The CTIA-The Wireless Association, a trade group for wireless providers, said a permanent kill switch has serious risks, including potential vulnerability to hackers who could disable mobile devices and lock out not only individuals’ phones but also phones used by entities such as the Department of Defense, Homeland Security and law enforcement agencies.

The association has been working on a national stolen-phone database that launched in November to remove any market for stolen smartphones.

Almost one in three U.S. robberies involve phone theft, according to the Federal Communications Commission. Lost and stolen mobile devices - mostly smartphones - cost consumers more than $30 billion in 2012, the agency said in a study.

Google announces videoconference tool

MOUNTAIN VIEW, Calif. - Google is introducing a videoconferencing tool designed to make it easier and less expensive to hold face-to-face business meetings even if the participants are scattered in different locations.

The device, called “Chromebox For Meetings,” costs $999 in the United States and will be available in the coming weeks in Canada, the United Kingdom, Japan, Spain, France, Australia and New Zealand.

The $999 price includes technology support for the first year. Customers needing support after that will have to pay $250 annually. Chromebox For Meetings is being sold by Dell Inc., Hewlett-Packard Co. and AsusTek Computer Inc., all of which already sell an assortment of gear to corporate customers and government agencies.
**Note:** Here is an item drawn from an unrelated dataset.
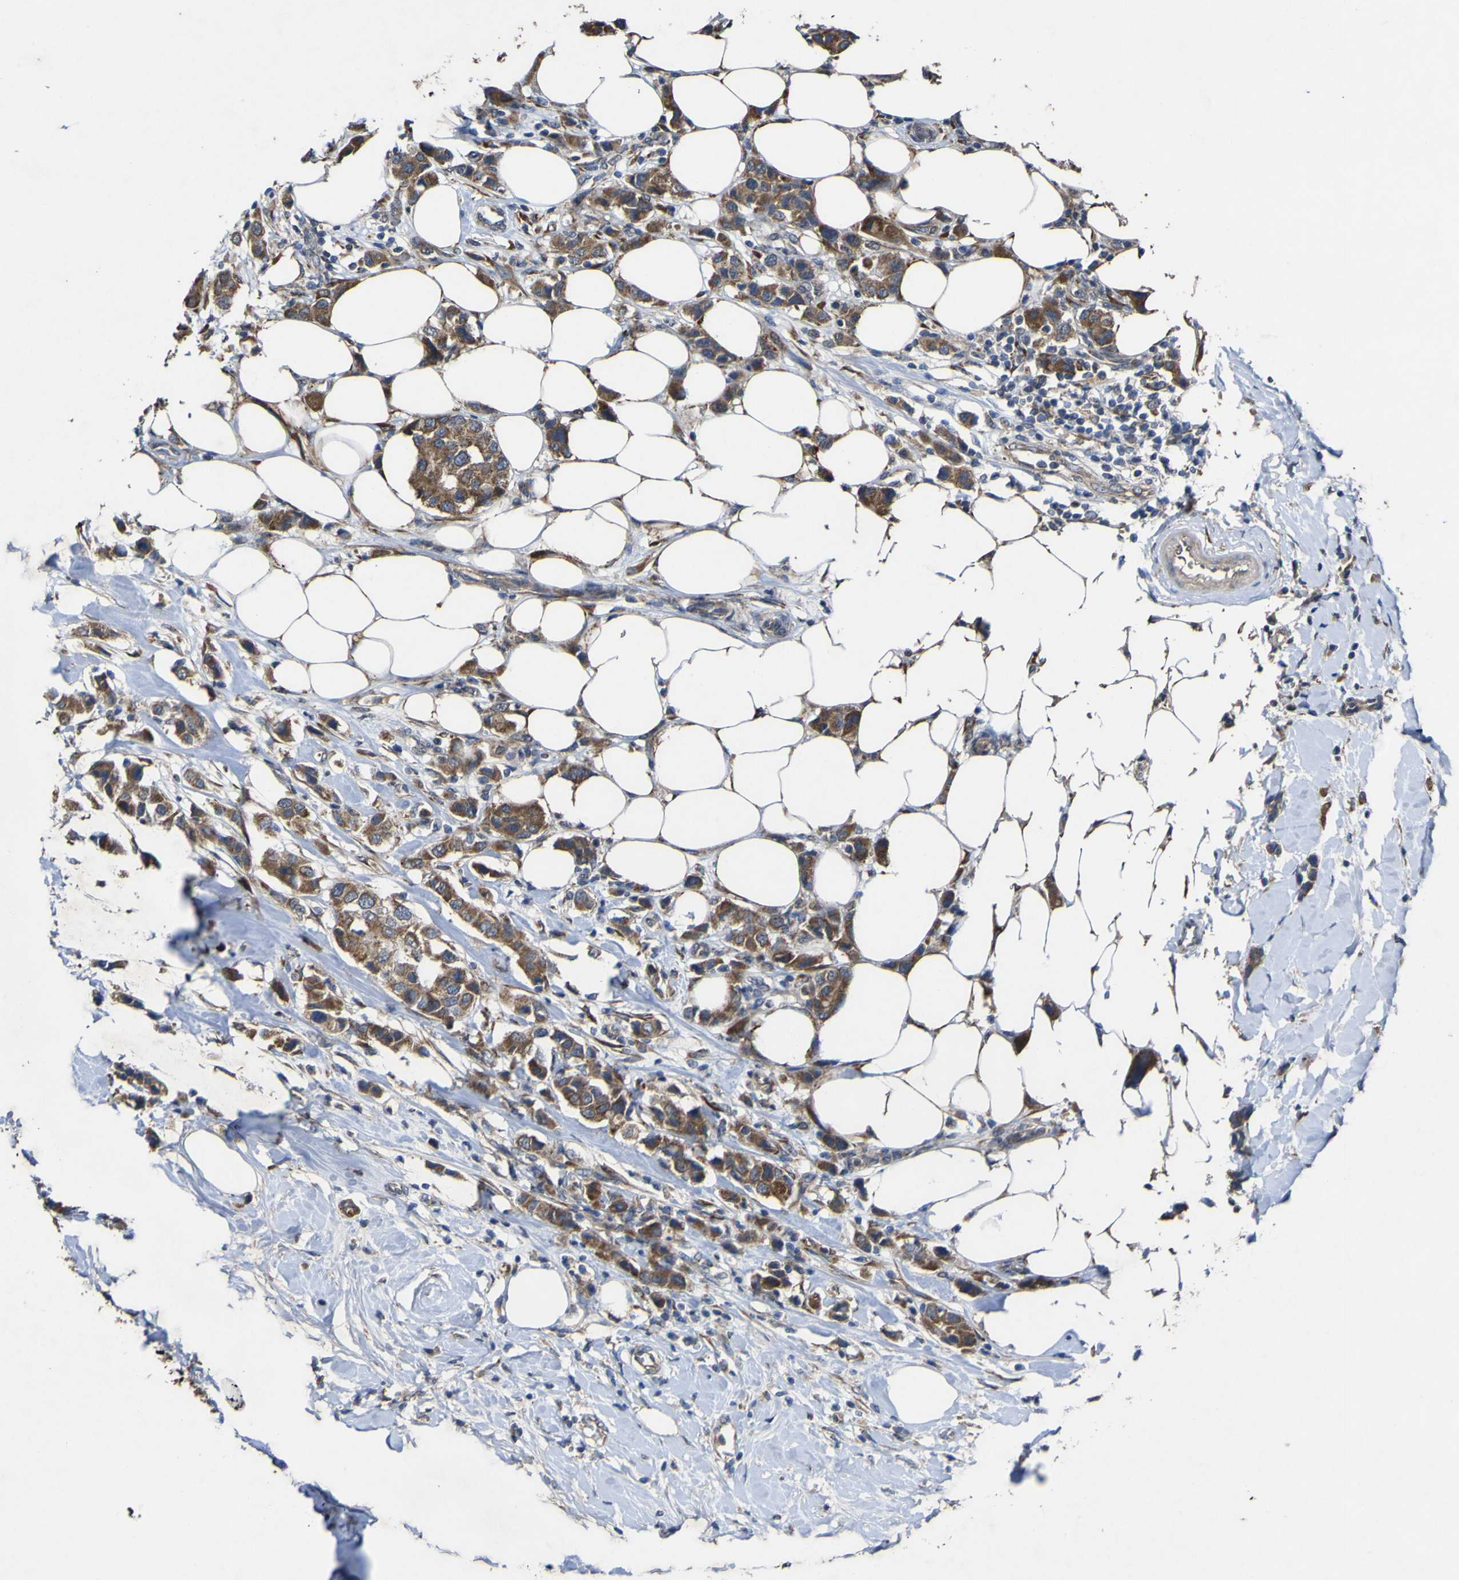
{"staining": {"intensity": "moderate", "quantity": ">75%", "location": "cytoplasmic/membranous"}, "tissue": "breast cancer", "cell_type": "Tumor cells", "image_type": "cancer", "snomed": [{"axis": "morphology", "description": "Normal tissue, NOS"}, {"axis": "morphology", "description": "Duct carcinoma"}, {"axis": "topography", "description": "Breast"}], "caption": "Protein staining of breast intraductal carcinoma tissue shows moderate cytoplasmic/membranous staining in about >75% of tumor cells.", "gene": "IRAK2", "patient": {"sex": "female", "age": 50}}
Google Inc. said the box contains everything needed to set up a videoconferencing system that can connect people in up to 15 different locations. The company said someone simply needs to connect the device to a display screen and follow the instructions step by step.

The videoconferencing kit relies on several existing Google products: the Chrome operating system based on the eponymous Web browser; the technology running Google’s free Hangouts video chat system; and a suite of applications that the company has been selling to businesses for several years.

The introduction of the new Chromebox also underscores Google’s commitment to continue stamping its brand on a variety of gadgets, just a week after announcing plans to sell its Motorola Mobility smartphone business to Lenovo Group Ltd. for $2.9 billion. Google bought Motorola in 2012 with aspirations of building it into an influential player in the growing smartphone-maker, but the deal turned into an expensive mistake.

  • The Associated Press

Motorola Mobility faces patent retrial

Google Inc.’s Motorola Mobility will face a new trial against patent-licensing firm Intellectual Ventures over mobile-device technology after a jury said it couldn’t agree on a verdict after two days of deliberations.

U.S. District Judge Sue L. Robinson in Wilmington, Del., dismissed the panel of five men and five women Wednesday after sealing the courtroom from the public. Robinson declared a mistrial and called for a retrial after the jury failed to reach a unanimous decision, Bellevue, Wash.-based Intellectual Ventures said in a statement on its website.

The impasse leaves unresolved claims that Motorola Mobility infringed on three Intellectual Ventures patents covering mobile-phone technology. Google, whose Android operating system is the most popular platform for smartphones, has also fought claims that it uses technology belonging to Microsoft Corp.

Last month, Google announced plans to sell the Motorola phone business to China’s Lenovo Group Ltd., the world’s largest personal-computer-maker, for $2.91 billion. Google, based in Mountain View, Calif., will retain a majority of Motorola Mobility’s patent portfolio, with Lenovo receiving a license to the intellectual property.

Intellectual Ventures, co-founded by Nathan Myhrvold, a former chief strategist at software giant Microsoft, filed the suit against Motorola Mobility in October 2011, two months after Google said it would acquire the company for $12.5 billion, in the process picking up more than 17,000 patents that could be used to defend its Android software.

Intellectual Ventures said in its original complaint that it owned more than 35,000 intellectual property assets, with 3,000 of those patents and patent applications coming from the company’s own efforts in what Myhrvold has characterized as invention sessions.